Well PT says there are $74 million paid per year in letting fees. The average rent is $400 and the average tenancy is two years. That equates to 370,000 tenancies paying an average of $400 every second year out of the 450,000 private rentals. So we are looking at 82% of all rentals paying a fee. When I operated my property management business I only charged a letting fee when the tenancy was less than 12 months. The tribunal upheld my right to do this. I used to collect over $10,000 a year in fees. A lot of tenants just keep moving and they are the ones who should pay for the work they create.
When a tenant moves out, a property manager would often deduct a portion of the bond.More often than not, its for very frivolous & vague reasons eg general tidying up,etc
Are landlords ever told how much was deducted from the tenant's bond and furnished an account of how the sum was spent on the property ????
Or is the sum quietly pocketed by the PM as there is another tenant waiting to move in quick???
Something that’s missing from this discussion is that there’s a huge amount of work involved in a tenant changeover if it’s done properly. You have to do your accounting midway through the year, read the water meter, notify the existing tenant of their obligations. Do the final house inspection. Arrange the bond refund with the DBH. At the same time arrange with the old tenant times to show new prospective tenants though the house. Advertise on trademe, and field dozens of emails, and phone calls, have an open home and go through the laborious process of moving someone new in.
Not at all, just pointing out what should to be done in a tenancy handover. In my opinion property management is money for jam most of the time, with all risk on the house owner. I've seen property managers doing a half-arsed job and charging good money for it. That irritates me. That being said, changing tenants is one of those really important things that needs to be done right (from the point of view of the house owner)

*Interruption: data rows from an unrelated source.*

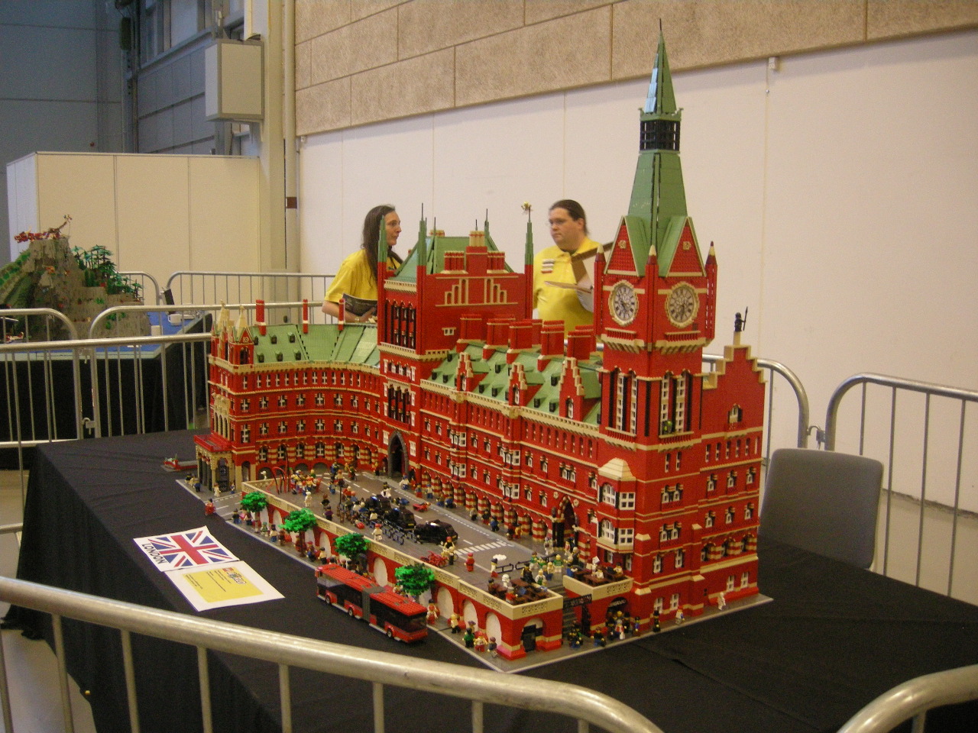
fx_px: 1017
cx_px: 489
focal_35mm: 36
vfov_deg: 39.7
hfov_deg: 51.4
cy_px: 366
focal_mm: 7.5
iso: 400
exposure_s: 1/20.1
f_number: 2.7
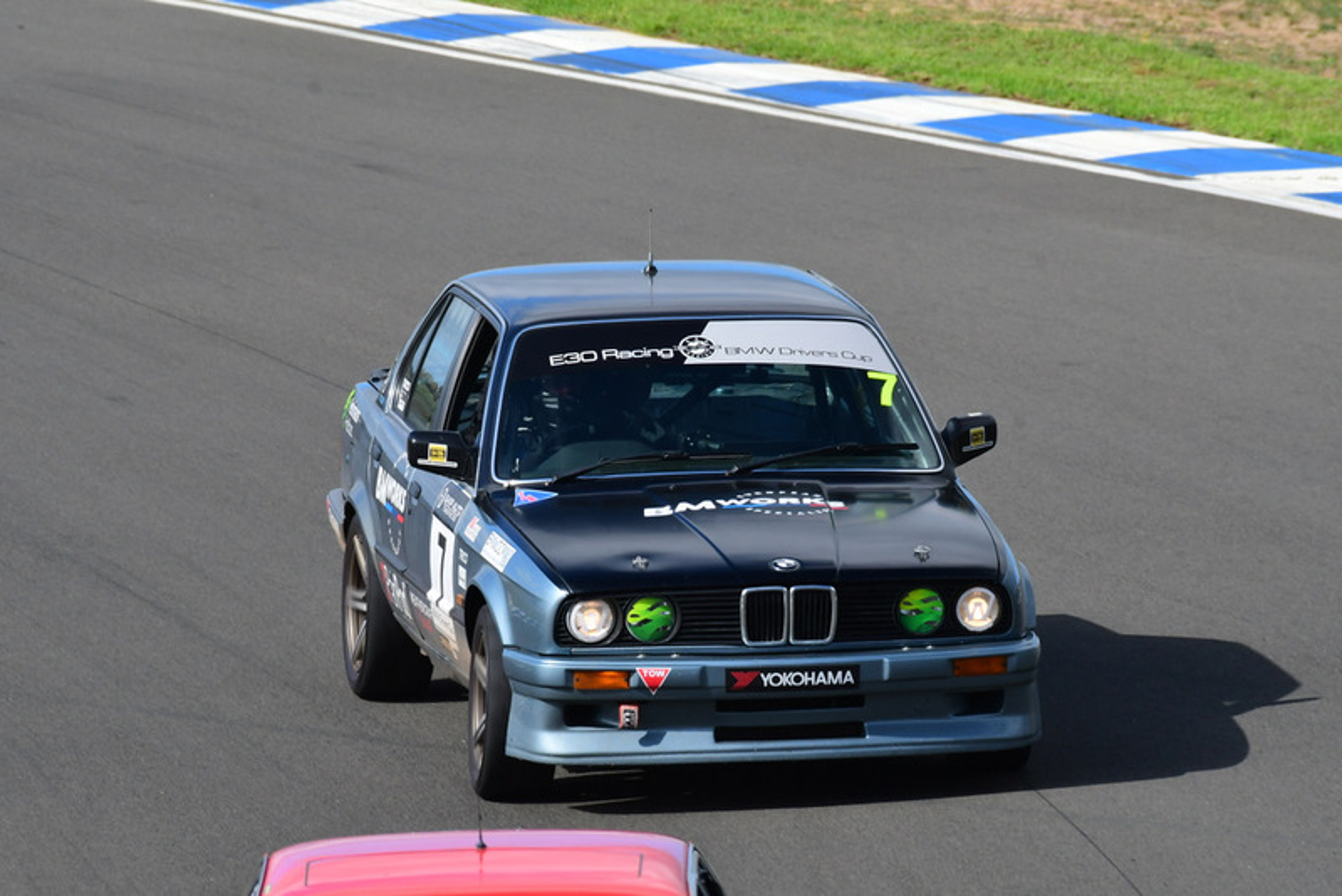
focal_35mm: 750
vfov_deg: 1.8
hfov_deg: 2.7
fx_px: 27967
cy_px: 448
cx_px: 671
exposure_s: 1/640
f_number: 11
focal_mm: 500
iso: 500
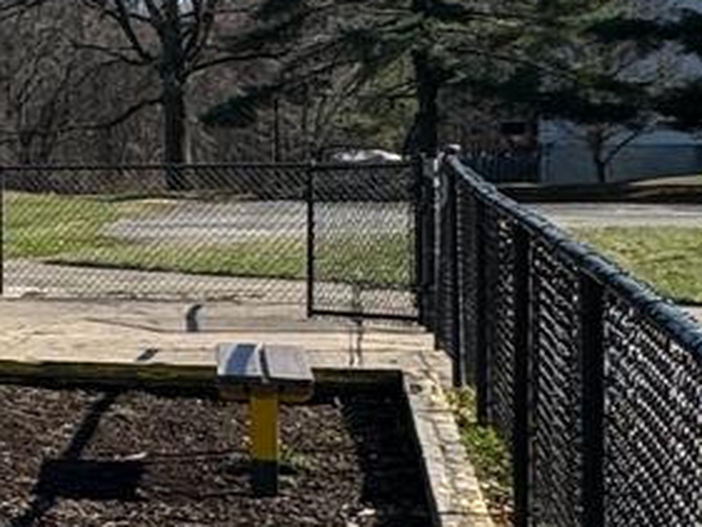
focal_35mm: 102
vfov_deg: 14.5
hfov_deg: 12.6
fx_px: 2069
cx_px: -1182
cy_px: 162
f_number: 2.2
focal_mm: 2.22
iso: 50
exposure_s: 1/910
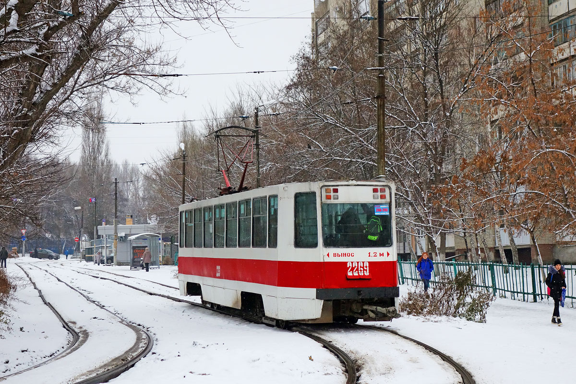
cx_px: 288
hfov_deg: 29.2
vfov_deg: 19.7
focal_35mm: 69
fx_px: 1104
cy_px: 192
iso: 640
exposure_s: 1/500
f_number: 4
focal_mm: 25.63
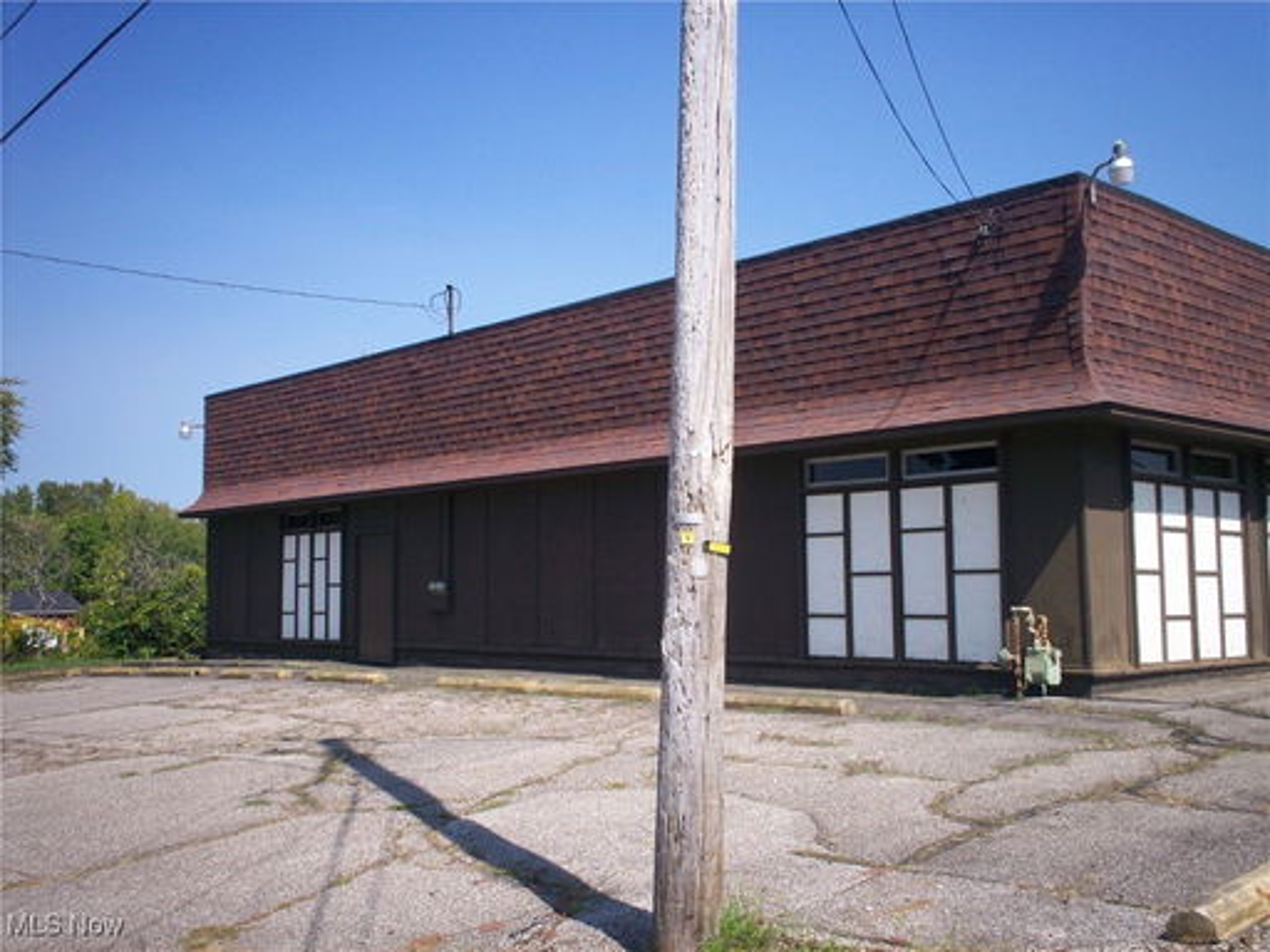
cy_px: 476
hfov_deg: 51.4
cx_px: 635
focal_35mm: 36
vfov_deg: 39.7
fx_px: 1321
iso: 100
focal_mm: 6
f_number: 4.5
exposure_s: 1/508
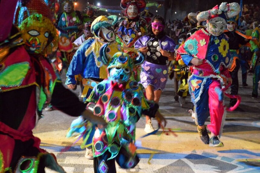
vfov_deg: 23.7
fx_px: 411
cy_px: 86
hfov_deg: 35.1
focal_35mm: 57
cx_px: 130
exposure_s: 1/100
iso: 6400
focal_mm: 38
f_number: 7.1
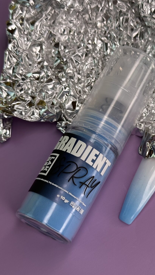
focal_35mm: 53
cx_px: 104
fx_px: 387
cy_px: 138
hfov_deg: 22.5
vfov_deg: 39.2
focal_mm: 6.86
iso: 64
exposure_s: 1/971
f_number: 1.78
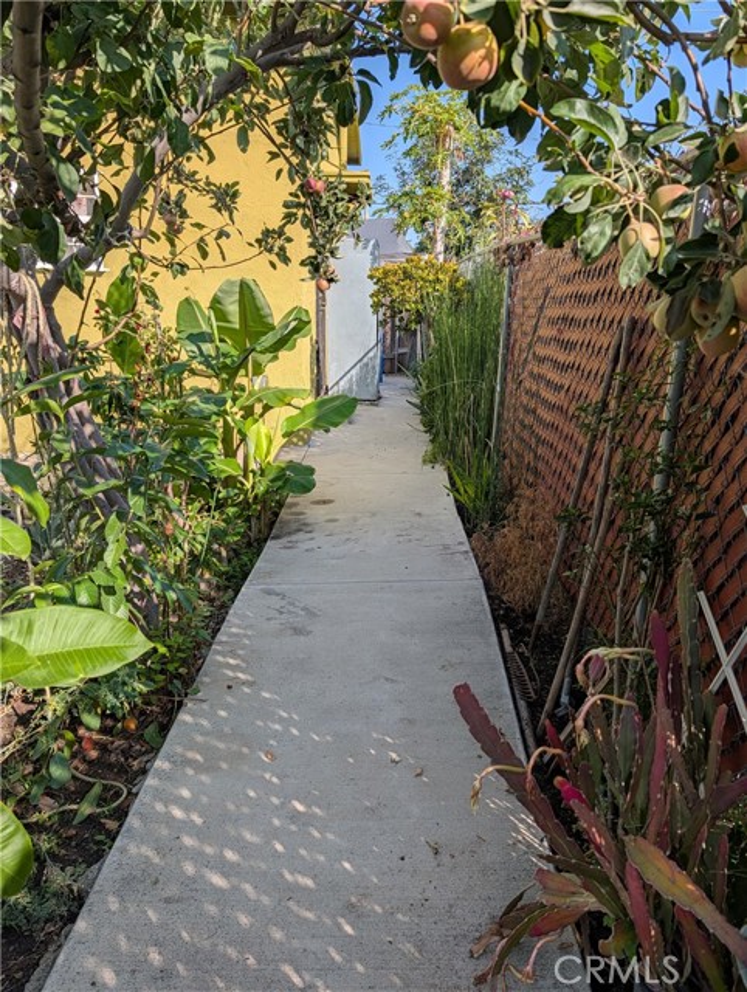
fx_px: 689
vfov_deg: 71.5
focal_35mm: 24
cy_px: 496
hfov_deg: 56.9
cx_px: 374
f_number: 1.68
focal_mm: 6.9
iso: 20
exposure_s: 1/999
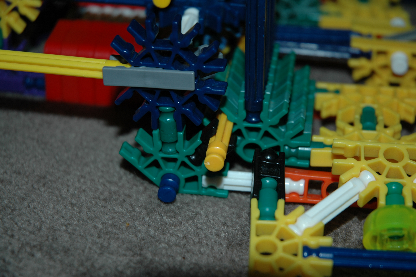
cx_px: 208
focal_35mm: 105
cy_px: 138
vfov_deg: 13.0
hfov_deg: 19.5
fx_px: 1212
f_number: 4.5
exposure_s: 1/60
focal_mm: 70
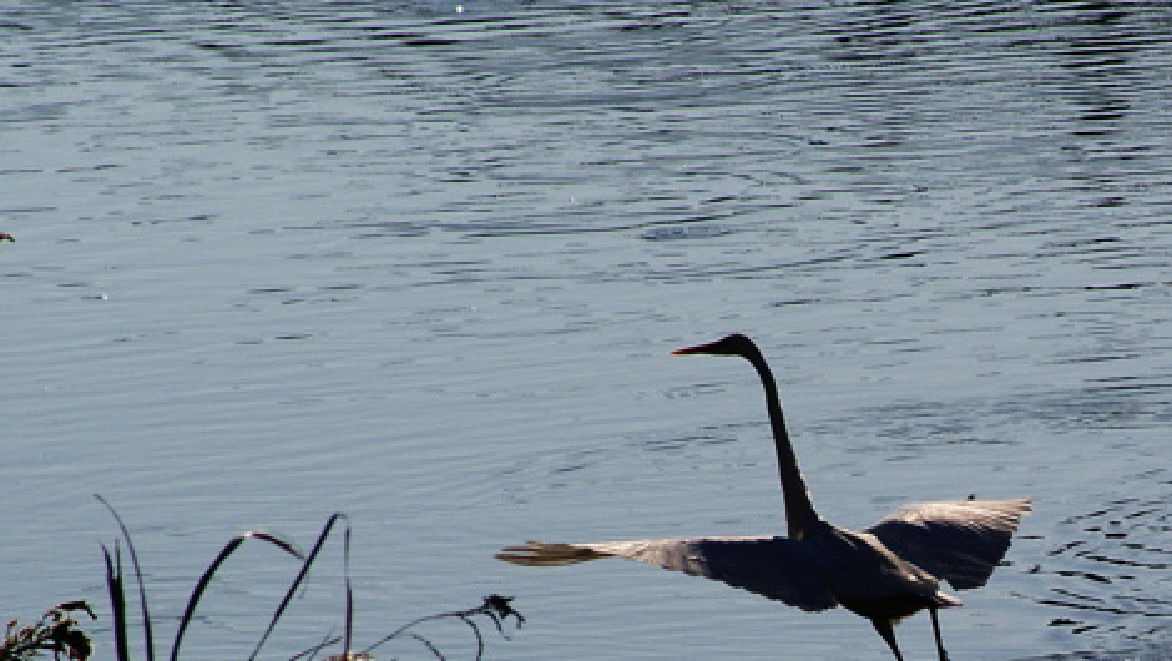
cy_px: 597
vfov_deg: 1.2
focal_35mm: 1027
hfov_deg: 2.1
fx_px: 31934
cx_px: 1015
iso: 400
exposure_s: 1/2500
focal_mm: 300
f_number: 13
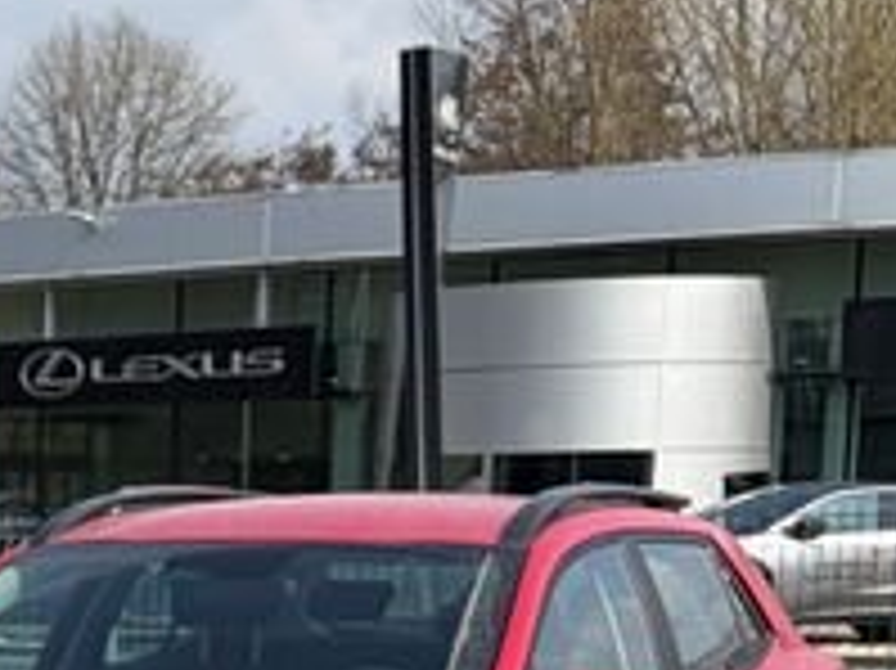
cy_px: 976
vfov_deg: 10.7
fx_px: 3466
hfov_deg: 12.0
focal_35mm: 134
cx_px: -1211
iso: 50
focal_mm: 5.96
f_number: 1.6
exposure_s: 1/2639
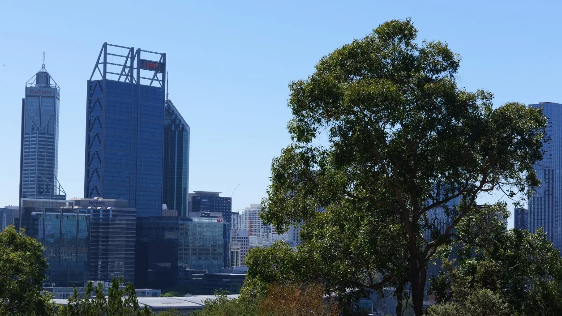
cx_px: 238
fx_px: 1088
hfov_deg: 28.9
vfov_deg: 16.5
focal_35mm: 73
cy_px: 169
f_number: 7.1
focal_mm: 54
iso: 100
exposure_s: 1/250
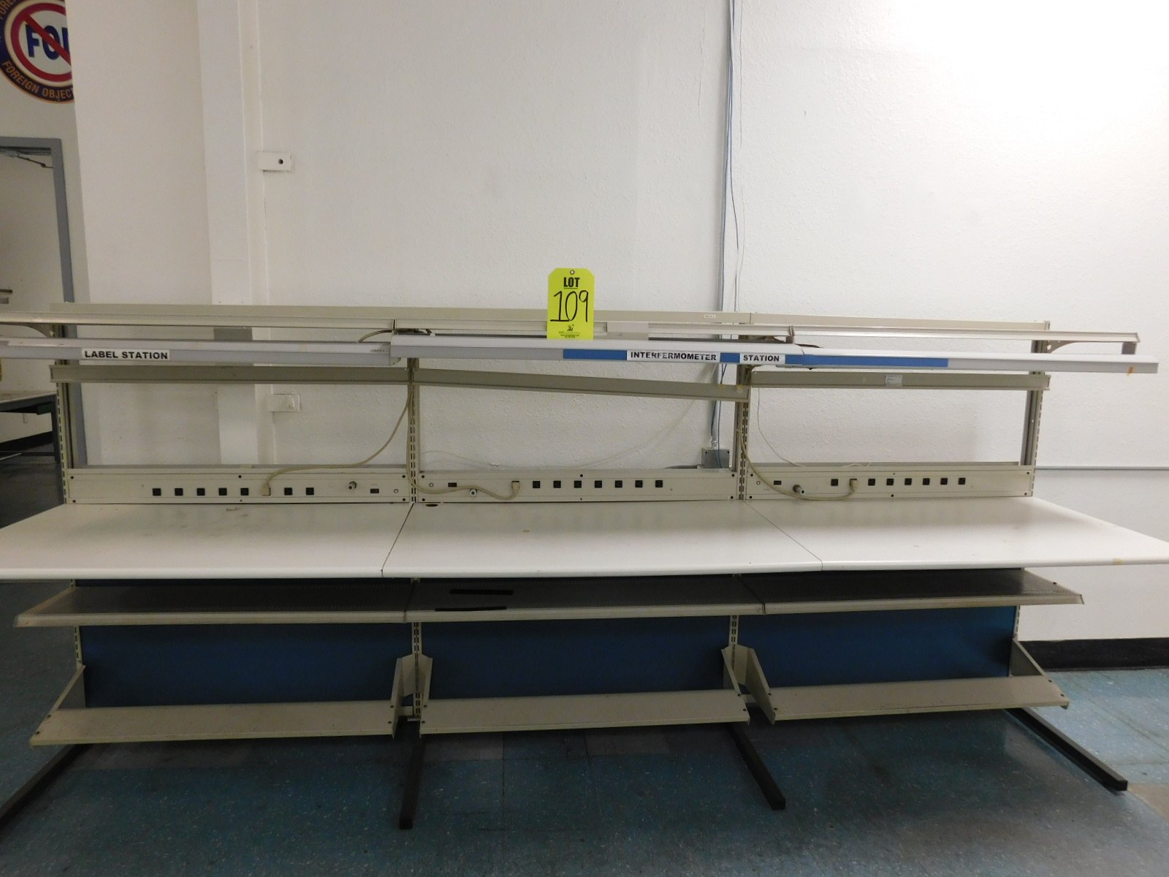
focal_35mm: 23
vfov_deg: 58.9
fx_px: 777
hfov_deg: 73.9
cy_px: 438
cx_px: 584
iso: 160
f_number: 3
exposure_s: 1/30
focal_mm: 4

Ah my bad, I thought you were outlining the very little work they are required to do as justification for the letting fees.
Lets not forget how hard many tenants work in an attempt to keep their bond safe, let alone the work and costs involved in moving. Where do they send the invoice for their time and costs incurred?
I wonder if there was something like a tenant's insurance, whereby a professional entity would have ensured tenants for paying rent or causing damage to properties, everyone life would have been easier. This way good tenants can build up a history and get rewarded for being reliable tenants, while landlords have a much more robust mechanism to off-set risk of bad tenants. You then will not need a deposit or a property manager. I think housing NZ can potentially subside certain aspects of the insurance scheme (or they do the whole thing themselves), for example insurance for first time renters (who are likely to be defaulted to maximum risk due to no history).
The Regulatory Impact Statement isn't particularly helpful when it comes to the question of whether the cost will be passed back to tenants through higher rent.
"The fees are likely to be charged directly to landlords some of whom may in turn pass it on to tenants in increased rent. The cost of spreading the letting fee through rent over the course of the tenancy may result in some tenants over-paying the cost of the service. The specific behavioural response of landlords is difficult to forecast as time for consultation has been limited and the full extent and nature of impacts are unable to be assessed."
"There is a risk that landlords will pass the letting fee on to tenants through increased rent over the term of the tenancy. However, experience in other countries shows no clear evidence that banning letting fees will lead to increased rents. In the event letting fees were passed on in the form of increased rent, at the current national average weekly rent of was $4521 for tenancies managed by property managers, $9.99 per week would be added to rents over a one year tenancy."